また、この記事の元記事は中央日報で、韓国では2番目に読まれている新聞であり、それがNAVER(日本で言えばYahooニュース)に転載されたものですが、記事中に旭川新聞の写真も掲載されています。
慰安婦問題に関しては、まだ「慰安婦として苦労した可哀想なおばあさん」という認識は根強いのですが、自称元徴用工に関しては、「事実を知っているか知らないか」よりは、「事実を認めるか認めないか」の違いになっていると感じます。

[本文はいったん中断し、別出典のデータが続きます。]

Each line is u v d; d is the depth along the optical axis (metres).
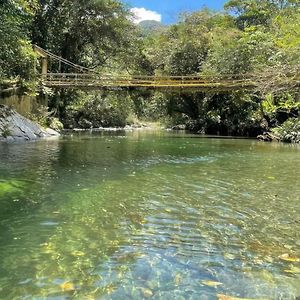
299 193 6.00
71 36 28.09
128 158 10.35
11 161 8.91
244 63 24.73
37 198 5.32
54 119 23.27
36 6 17.06
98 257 3.31
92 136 20.62
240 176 7.62
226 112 28.03
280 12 25.17
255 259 3.33
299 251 3.53
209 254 3.43
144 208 4.97
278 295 2.68
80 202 5.19
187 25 31.25
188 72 30.00
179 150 13.30
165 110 35.38
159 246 3.61
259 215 4.73
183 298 2.61
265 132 21.58
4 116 15.84
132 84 23.22
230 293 2.69
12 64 16.50
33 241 3.68
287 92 16.94
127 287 2.76
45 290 2.71
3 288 2.74
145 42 35.66
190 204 5.23
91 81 23.45
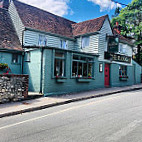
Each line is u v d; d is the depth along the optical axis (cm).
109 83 1644
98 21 1631
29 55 1206
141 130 464
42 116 626
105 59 1569
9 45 1266
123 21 2497
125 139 403
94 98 1027
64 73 1163
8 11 1698
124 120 555
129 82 1928
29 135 436
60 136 425
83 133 443
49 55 1065
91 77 1362
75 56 1255
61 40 1638
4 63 1172
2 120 581
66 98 966
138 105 793
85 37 1633
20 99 886
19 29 1431
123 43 1869
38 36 1443
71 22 2100
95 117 593
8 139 412
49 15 1858
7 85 836
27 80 923
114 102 873
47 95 1032
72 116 612
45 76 1037
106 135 428
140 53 2536
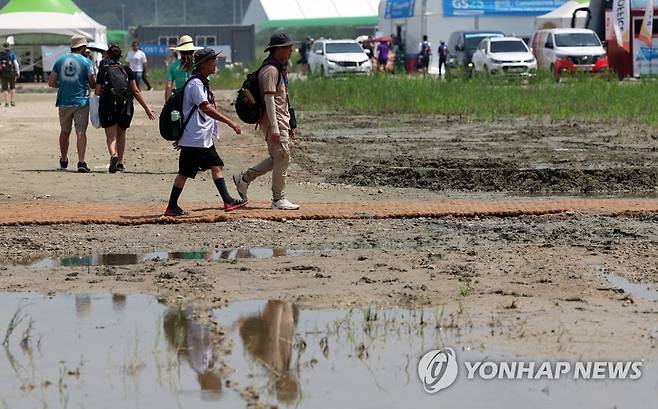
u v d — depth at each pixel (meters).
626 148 47.09
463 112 68.38
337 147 48.62
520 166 40.22
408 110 71.19
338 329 17.89
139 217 28.53
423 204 31.08
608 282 21.36
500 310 19.12
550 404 14.48
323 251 24.92
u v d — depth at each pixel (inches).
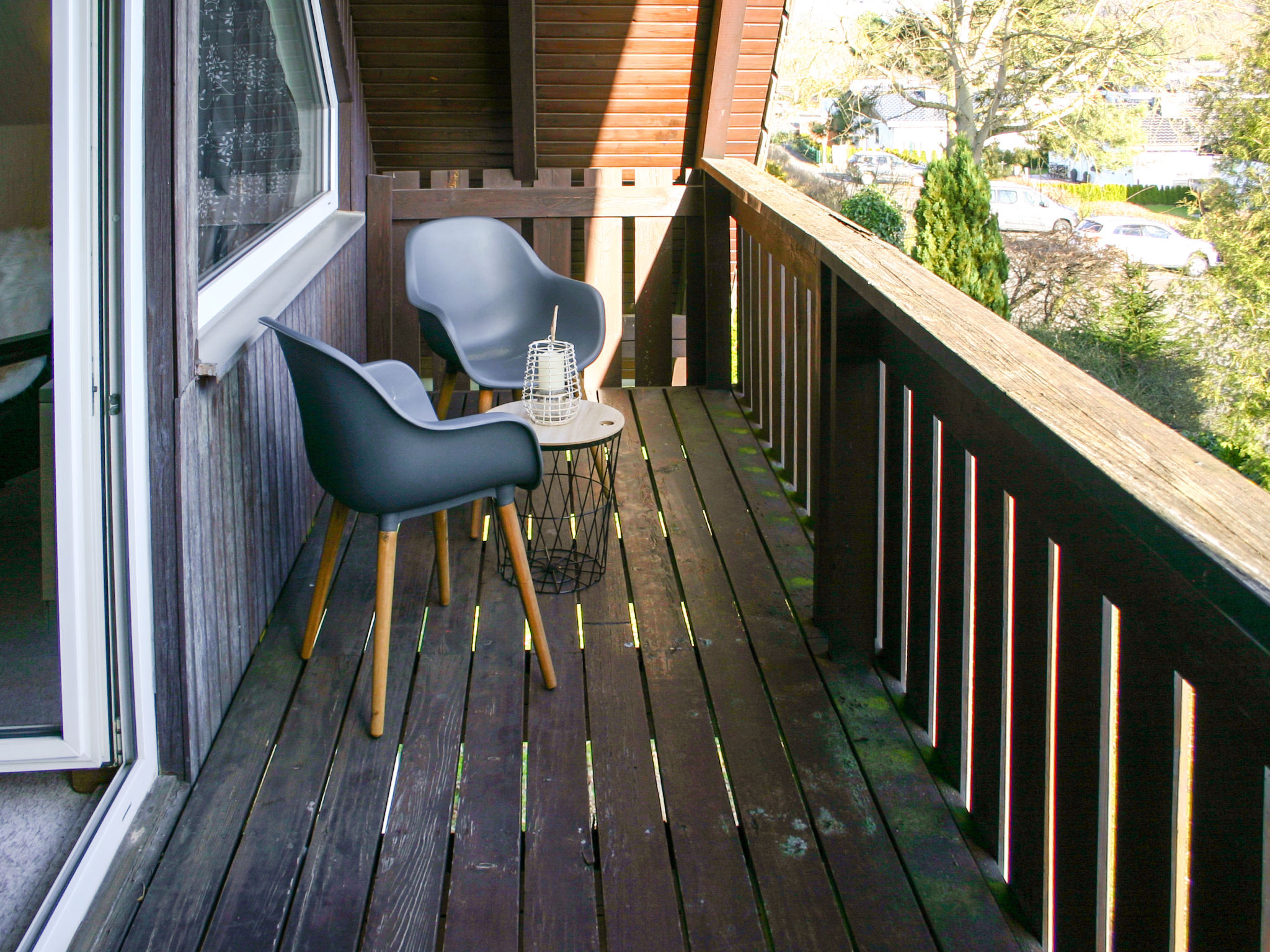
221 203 117.9
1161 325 538.0
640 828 80.7
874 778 85.4
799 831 79.8
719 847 78.5
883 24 683.4
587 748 90.7
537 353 123.3
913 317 76.1
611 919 71.7
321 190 174.6
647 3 178.1
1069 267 586.9
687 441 163.8
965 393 77.7
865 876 75.1
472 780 86.2
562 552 128.1
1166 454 51.2
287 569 119.0
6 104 89.6
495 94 189.8
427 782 85.7
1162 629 51.1
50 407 78.2
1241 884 47.6
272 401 112.2
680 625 110.5
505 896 73.9
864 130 775.1
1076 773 64.1
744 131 202.7
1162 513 44.6
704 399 184.1
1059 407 57.6
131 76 73.8
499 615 112.7
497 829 80.5
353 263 173.0
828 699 96.7
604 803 83.4
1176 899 53.9
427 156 201.0
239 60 125.5
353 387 84.0
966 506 81.0
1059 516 63.2
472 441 90.4
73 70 70.2
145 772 80.5
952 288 84.1
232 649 96.6
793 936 70.1
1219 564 40.4
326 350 83.1
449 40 180.1
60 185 70.7
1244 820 47.1
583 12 178.4
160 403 79.4
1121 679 57.2
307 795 84.0
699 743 91.0
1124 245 639.8
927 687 91.2
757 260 168.4
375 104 190.4
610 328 197.3
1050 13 643.5
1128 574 54.4
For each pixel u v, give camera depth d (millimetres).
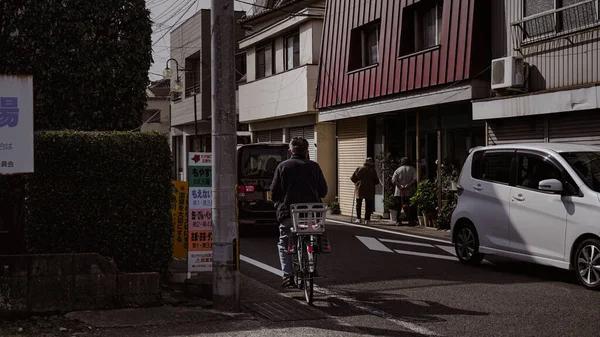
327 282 8961
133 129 10023
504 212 9414
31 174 7098
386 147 19844
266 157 14781
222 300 7105
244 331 6234
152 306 7070
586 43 12203
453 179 15516
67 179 7203
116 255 7367
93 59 9656
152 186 7477
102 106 9828
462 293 8070
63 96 9602
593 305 7281
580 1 12484
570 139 12602
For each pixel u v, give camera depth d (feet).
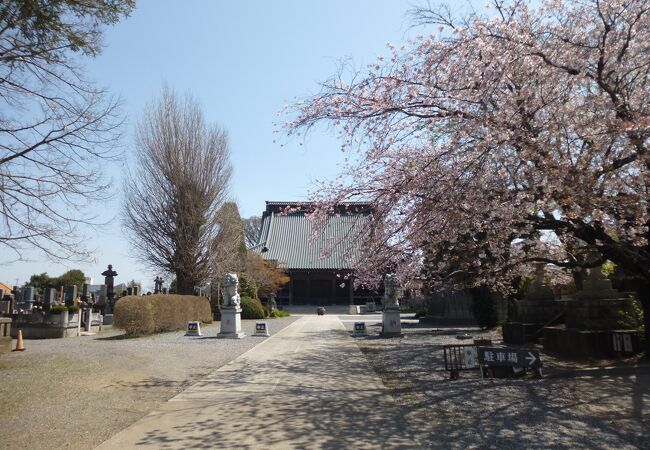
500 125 25.94
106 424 22.08
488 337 61.00
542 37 28.60
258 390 29.84
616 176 26.32
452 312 91.91
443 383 31.63
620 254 31.55
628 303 39.70
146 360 41.22
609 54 27.78
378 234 33.04
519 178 27.48
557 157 26.48
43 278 161.89
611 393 27.27
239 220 108.88
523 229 32.09
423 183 29.14
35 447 18.80
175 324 75.25
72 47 29.94
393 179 31.91
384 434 20.58
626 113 26.32
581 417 22.80
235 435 20.49
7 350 42.57
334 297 178.81
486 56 26.27
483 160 27.43
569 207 26.22
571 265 35.17
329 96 29.91
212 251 97.96
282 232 189.47
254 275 128.36
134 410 24.81
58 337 65.92
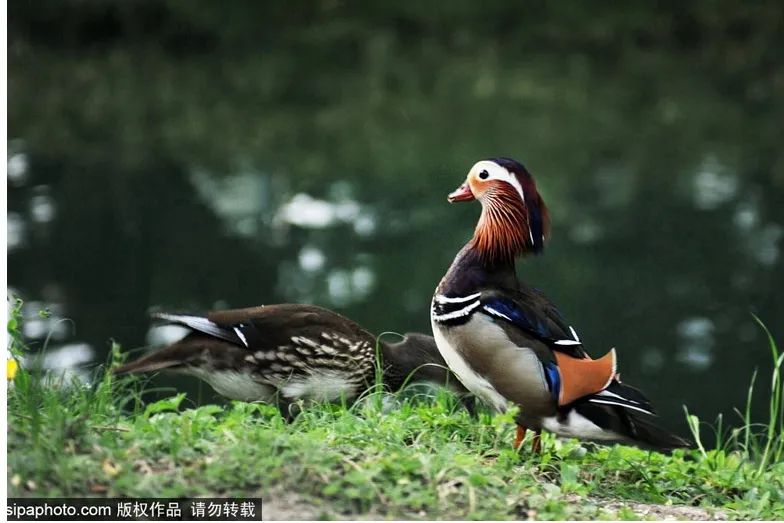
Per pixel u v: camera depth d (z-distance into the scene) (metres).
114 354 8.21
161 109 29.27
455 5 40.31
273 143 25.50
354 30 39.22
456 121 28.12
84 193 20.36
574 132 26.61
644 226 18.42
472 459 5.91
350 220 18.98
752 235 17.88
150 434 5.64
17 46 35.19
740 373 12.71
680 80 33.75
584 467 6.75
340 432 6.37
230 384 7.76
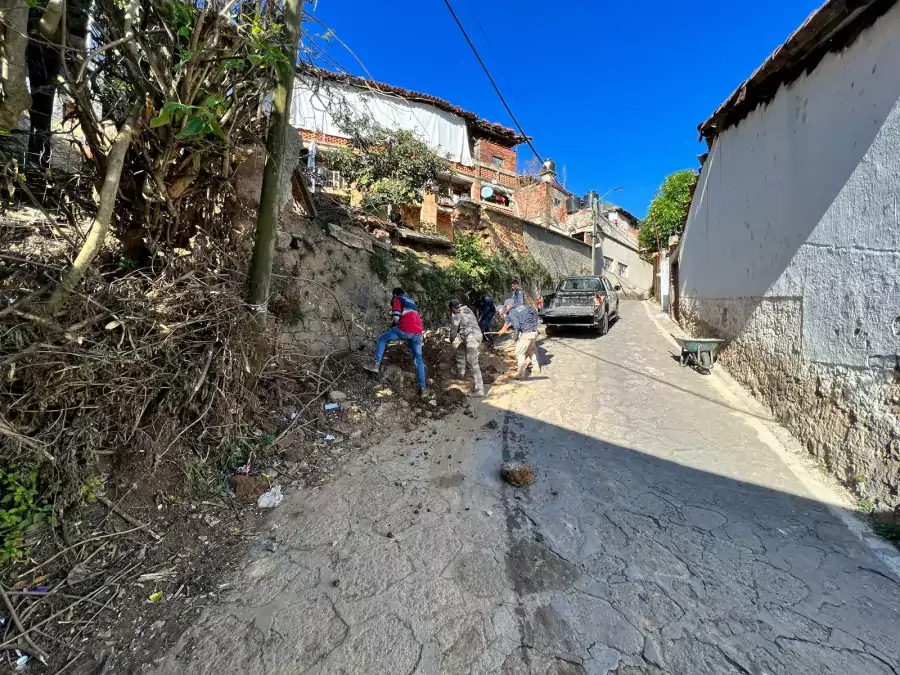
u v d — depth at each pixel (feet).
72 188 9.95
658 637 6.91
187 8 8.05
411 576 8.21
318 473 11.72
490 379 21.29
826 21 11.57
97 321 8.81
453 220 43.42
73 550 7.80
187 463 10.08
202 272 11.16
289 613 7.32
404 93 47.75
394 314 17.38
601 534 9.55
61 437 8.11
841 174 11.94
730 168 21.99
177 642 6.74
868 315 10.63
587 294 34.55
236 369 11.19
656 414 16.75
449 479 11.87
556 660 6.54
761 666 6.36
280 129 10.72
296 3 10.15
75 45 8.70
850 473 10.90
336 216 23.30
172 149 9.33
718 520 10.02
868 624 7.05
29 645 6.42
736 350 20.36
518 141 62.34
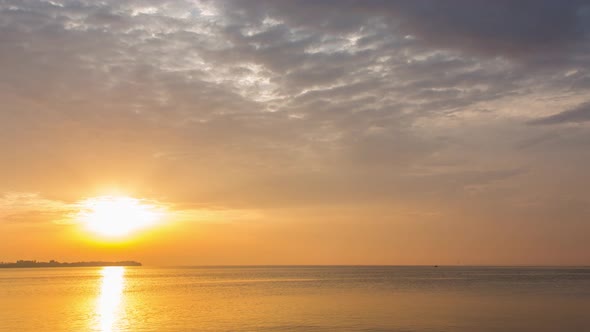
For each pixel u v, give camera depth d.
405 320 51.28
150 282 151.25
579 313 56.12
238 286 121.69
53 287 119.44
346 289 104.38
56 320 53.03
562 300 72.31
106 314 58.12
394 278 177.25
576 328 45.81
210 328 47.03
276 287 115.31
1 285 130.25
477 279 159.88
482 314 55.69
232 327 47.56
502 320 50.84
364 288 108.00
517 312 57.41
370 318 53.00
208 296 85.50
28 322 51.56
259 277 199.75
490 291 93.88
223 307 65.44
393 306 65.12
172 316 55.75
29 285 130.50
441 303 68.88
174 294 91.56
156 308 64.56
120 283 143.62
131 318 54.34
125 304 70.69
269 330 45.56
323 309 61.94
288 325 48.53
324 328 46.59
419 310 60.00
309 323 49.69
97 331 45.72
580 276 187.00
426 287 110.44
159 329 46.56
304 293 91.62
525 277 178.12
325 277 194.25
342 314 56.59
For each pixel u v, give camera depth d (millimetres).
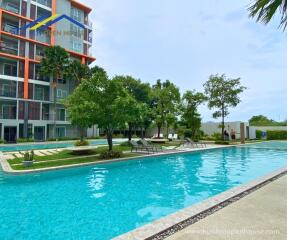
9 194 7715
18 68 35156
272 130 40406
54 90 37031
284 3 3848
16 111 34156
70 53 41406
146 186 8914
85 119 13977
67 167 11406
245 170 12375
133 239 3629
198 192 8109
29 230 5062
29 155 12195
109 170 12062
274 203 5391
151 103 29547
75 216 5871
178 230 4008
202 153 20500
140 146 18531
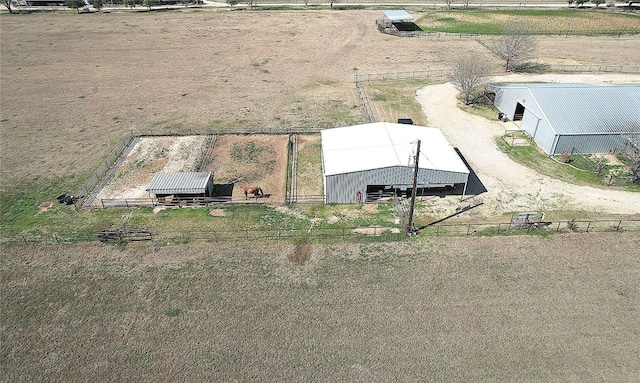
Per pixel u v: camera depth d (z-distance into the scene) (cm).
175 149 5003
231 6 12031
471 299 2975
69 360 2625
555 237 3516
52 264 3350
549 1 12081
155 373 2536
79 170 4656
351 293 3044
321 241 3538
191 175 4131
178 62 7894
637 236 3509
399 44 8675
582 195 4050
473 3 11912
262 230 3684
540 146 4859
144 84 6938
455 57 7856
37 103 6316
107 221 3841
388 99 6184
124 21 10656
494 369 2516
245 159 4769
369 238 3556
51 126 5647
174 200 4047
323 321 2838
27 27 10169
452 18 10419
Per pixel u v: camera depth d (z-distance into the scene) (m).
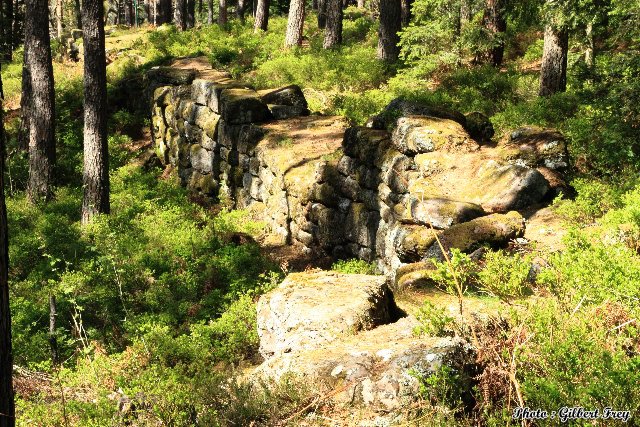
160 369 6.61
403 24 27.67
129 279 10.75
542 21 13.37
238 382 5.33
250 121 16.22
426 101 15.55
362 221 11.82
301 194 13.23
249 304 8.89
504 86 15.95
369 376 4.31
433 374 4.15
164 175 19.53
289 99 17.36
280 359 4.98
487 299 6.04
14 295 10.81
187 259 11.89
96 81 14.12
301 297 6.01
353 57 21.64
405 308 6.48
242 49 26.09
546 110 12.48
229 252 12.10
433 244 8.48
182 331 9.16
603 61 14.66
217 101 17.02
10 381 3.82
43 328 9.31
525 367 4.08
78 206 16.39
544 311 4.46
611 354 3.82
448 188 9.85
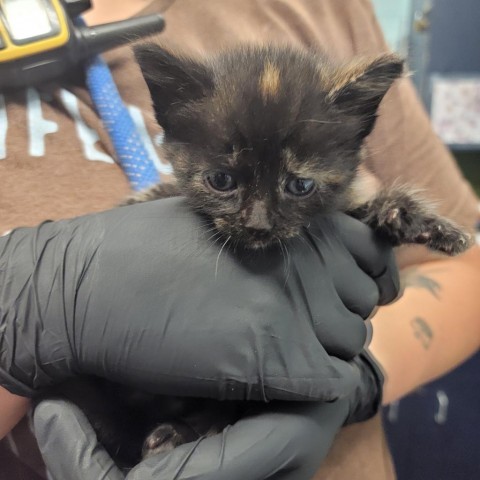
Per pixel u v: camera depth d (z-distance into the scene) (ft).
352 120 0.39
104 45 0.47
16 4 0.44
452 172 0.66
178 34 0.53
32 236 0.38
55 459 0.35
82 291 0.35
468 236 0.40
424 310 0.58
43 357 0.35
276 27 0.58
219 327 0.34
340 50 0.62
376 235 0.42
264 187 0.36
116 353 0.34
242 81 0.38
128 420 0.40
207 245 0.37
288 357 0.35
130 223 0.38
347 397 0.38
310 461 0.36
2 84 0.45
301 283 0.37
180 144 0.40
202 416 0.40
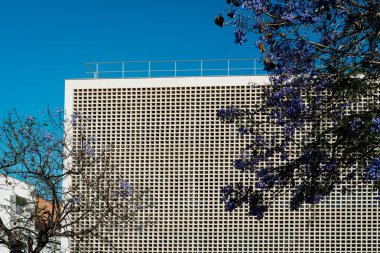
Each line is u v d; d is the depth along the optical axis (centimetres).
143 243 2348
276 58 1065
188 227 2352
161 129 2416
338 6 998
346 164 1110
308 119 1153
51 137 1400
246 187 1208
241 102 2364
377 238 2269
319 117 1150
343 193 1201
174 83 2425
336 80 1062
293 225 2306
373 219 2280
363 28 994
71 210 1349
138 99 2439
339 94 1073
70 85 2469
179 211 2362
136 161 2411
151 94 2434
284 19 1000
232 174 2350
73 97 2459
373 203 2283
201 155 2380
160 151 2403
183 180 2378
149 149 2408
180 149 2395
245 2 982
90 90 2462
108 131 2434
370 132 1034
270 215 2323
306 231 2300
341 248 2286
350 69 1047
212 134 2381
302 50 1055
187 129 2402
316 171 1135
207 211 2350
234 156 2355
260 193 1201
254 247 2316
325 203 2300
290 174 1169
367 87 1037
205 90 2400
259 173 1197
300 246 2298
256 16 997
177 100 2419
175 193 2377
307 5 1016
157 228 2358
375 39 1023
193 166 2378
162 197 2378
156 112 2423
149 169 2397
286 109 1155
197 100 2405
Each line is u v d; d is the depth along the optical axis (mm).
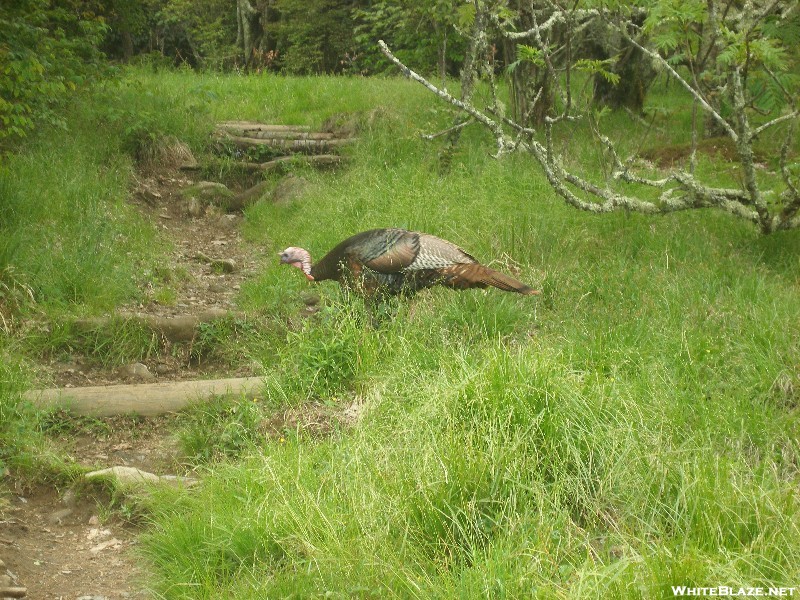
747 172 7238
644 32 6988
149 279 8508
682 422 4891
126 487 5285
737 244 7820
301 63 24000
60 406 6199
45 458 5488
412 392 5496
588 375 5172
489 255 7738
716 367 5570
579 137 11609
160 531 4777
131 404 6348
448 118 12398
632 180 7656
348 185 10750
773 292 6598
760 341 5766
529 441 4570
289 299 7879
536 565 3758
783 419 4906
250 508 4582
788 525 3836
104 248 8453
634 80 13211
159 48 27031
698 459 4344
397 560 3916
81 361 7020
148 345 7230
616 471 4430
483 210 8758
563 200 9086
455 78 17562
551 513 4211
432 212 8891
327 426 5742
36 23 10594
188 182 11805
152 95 13266
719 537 3826
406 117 12711
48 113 10516
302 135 12797
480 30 9734
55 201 9047
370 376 6066
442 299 6883
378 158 11469
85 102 12039
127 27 15367
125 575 4543
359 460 4645
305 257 7020
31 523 5039
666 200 7609
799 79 7023
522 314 6691
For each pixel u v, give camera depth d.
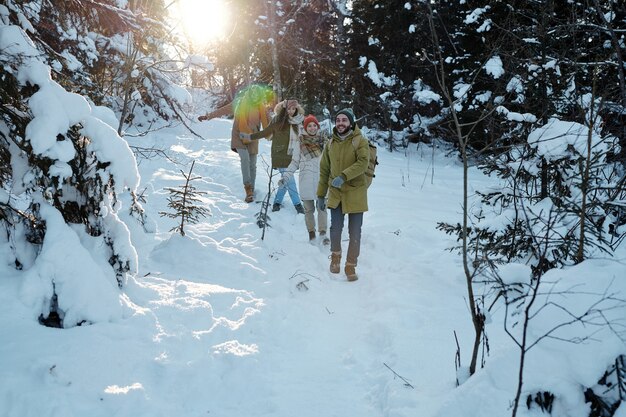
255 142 7.96
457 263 5.57
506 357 2.82
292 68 18.17
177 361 3.34
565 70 6.12
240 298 4.44
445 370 3.40
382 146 16.62
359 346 3.96
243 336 3.88
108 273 3.83
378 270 5.63
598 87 5.59
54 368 2.85
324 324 4.34
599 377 2.53
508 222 4.84
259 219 6.70
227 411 3.03
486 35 12.26
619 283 2.86
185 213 5.63
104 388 2.89
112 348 3.19
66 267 3.45
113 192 3.96
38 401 2.61
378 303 4.59
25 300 3.32
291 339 3.98
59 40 5.37
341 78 17.95
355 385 3.40
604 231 4.53
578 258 3.79
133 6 6.16
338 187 5.22
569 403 2.56
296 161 6.51
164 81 11.03
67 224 3.76
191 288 4.48
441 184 11.14
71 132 3.73
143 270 4.87
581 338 2.67
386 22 16.20
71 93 3.69
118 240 3.95
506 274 3.29
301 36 18.42
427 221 7.44
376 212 7.89
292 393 3.25
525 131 5.71
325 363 3.68
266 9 17.00
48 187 3.59
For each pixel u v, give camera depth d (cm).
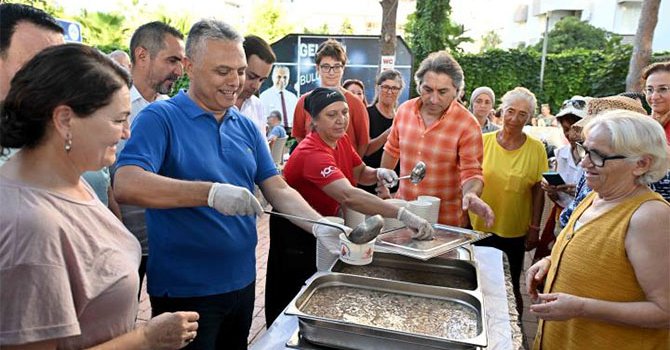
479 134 243
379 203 184
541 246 280
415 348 112
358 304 137
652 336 133
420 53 1200
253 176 170
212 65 145
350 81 448
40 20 141
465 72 1180
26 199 84
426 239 177
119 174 137
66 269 86
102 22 1020
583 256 140
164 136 145
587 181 141
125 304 99
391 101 365
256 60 241
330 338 117
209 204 133
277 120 660
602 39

尤も、「認めない」派が少なからずいることが問題なのですが、この記事のコメント欄ではほぼ判決を支持する意見で占められています。
判決そのものより、今回、改めて「徴用工のモデルは日本人」という裁判所の判断が出たことが大きいでしょう。
ところで、被告の金素延(キム・ソヨン)という女性はどういう人か調べて見たところ、今年4月の選挙では野党から出馬して落選していますが、脱原発廃止や家族女性部(部=省)の廃止を公約に掲げて立候補したそうです。家族女性部は挺対協(現・正義連)に資金を提供している省です。(まあ、日本の内閣府男女共同参画局の強化版みたいなものですね。日本のこれもろくなもんじゃない。)

弁護士であり、現在は「国民の力」(野党第一党の未来統合党が選挙で大敗後改名)に所属していますが、今年の5月に李承晩学堂と反日像真実究明共同対策委員会によって開催された「挺対協の慰安婦運動、その実体を明かす」シンポジウムにも参加していたそうです。(下図)
記事中にあるチェ・ドクヒョ(최덕효)韓国人権ニュース(한국인권뉴스)代表は、上の画像、左から3人目の方で、反日銅像撤去デモを行っている「反日像真実究明共同対策委員会」の共同代表です。
チュ・ドンシク(주동식)地域平等市民連帯代表は4月の総選挙で左翼の牙城光州市で立候補した人物。